今回は、金融庁との関係についてお話ししますね。
~金融庁の検査方針の変化~
金融庁は、銀行に対して検査監督の権限を有しています。
バブル崩壊後は、不良債権処理が重視されていたため、金融庁検査も個別融資先の資産査定に重きが置かれていました。
A社正常先、B社要注意先・・・。よって貸倒引当金はいくら、のあれです。
しかし、不良債権処理も一段落しました。特に今の森長官になってから、地域の人口減少をにらんだ、「銀行自身の生き残りのビジネスモデル」について、銀行は金融庁から厳しい目を向けられています。
~本気の金融庁と戸惑いの銀行~
銀行は今まで、金融庁からそんなことを指摘された事が無かったので、最初は戸惑いました。様子見で、とりあえずポーズだけとっておけ、という空気もあったと思います。
しかし金融庁はどうも本気のようです。そして金融庁は、「地銀は地域経済発展のために十分な貢献が出来ていない」、と感じている節もあります。
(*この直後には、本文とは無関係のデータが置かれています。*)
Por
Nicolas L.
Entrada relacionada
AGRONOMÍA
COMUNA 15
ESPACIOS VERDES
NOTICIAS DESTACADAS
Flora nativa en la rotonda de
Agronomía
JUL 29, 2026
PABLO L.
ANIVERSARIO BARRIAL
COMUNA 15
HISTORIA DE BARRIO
銀行に対して、銀行同士の経営統合に目を向けさせたり、担保や保証に依存しない「事業性評価融資」を促したり、地域経済への貢献度合いに対してのヒアリングのため「金融仲介機能のためのベンチマーク」を作成させたり、「フィディユーシャリー・デューティ(顧客本位の業務運営)」を徹底させたり。繰り返しますが、金融庁は本気です。
~銀行によって違う危機感~
銀行も当初はタジタジでしたが、金融庁の本気度合いを感じるとともに、自分たち銀行自身の将来について、真剣に考え始めました。
事業性評価融資や金融仲介機能ベンチマークの活用、フィディユーシャリー・デューティの徹底、に本気で意識を変えている銀行も出てきています。(詳しく知りたければ、ベストセラーになっている「捨てられる銀行 講談社現代新書」を読めばよく分かります)。また地銀同士で経営統合や合併、広域連携で手を組むケースも増加しています。
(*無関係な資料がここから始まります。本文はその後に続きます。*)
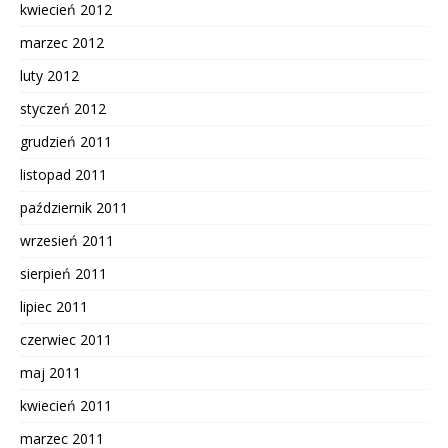
kwiecień 2012
marzec 2012
luty 2012
styczeń 2012
grudzień 2011
listopad 2011
październik 2011
wrzesień 2011
sierpień 2011
lipiec 2011
czerwiec 2011
maj 2011
kwiecień 2011
marzec 2011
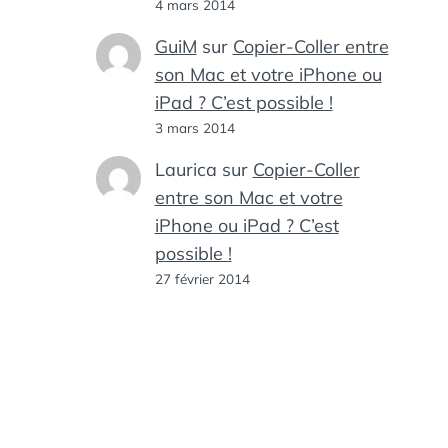
4 mars 2014
GuiM
sur
Copier-Coller entre
son Mac et votre iPhone ou
iPad ? C’est possible !
3 mars 2014
Laurica
sur
Copier-Coller
entre son Mac et votre
iPhone ou iPad ? C’est
possible !
27 février 2014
銀行は今まで、自己資本比率の向上や市場での評価獲得のため、地域貢献より、自行の利益を優先することが多かったように感じます。
今後は本気で意識を変え、「金融サービス業」として、地域経済そして中小企業一社一社に向き合っていく必要があります。銀行内部の顔色を伺うより、顧客である経営者や地域経済をしっかり見つめることが大切です。
次回は、人材についてお話ししますね。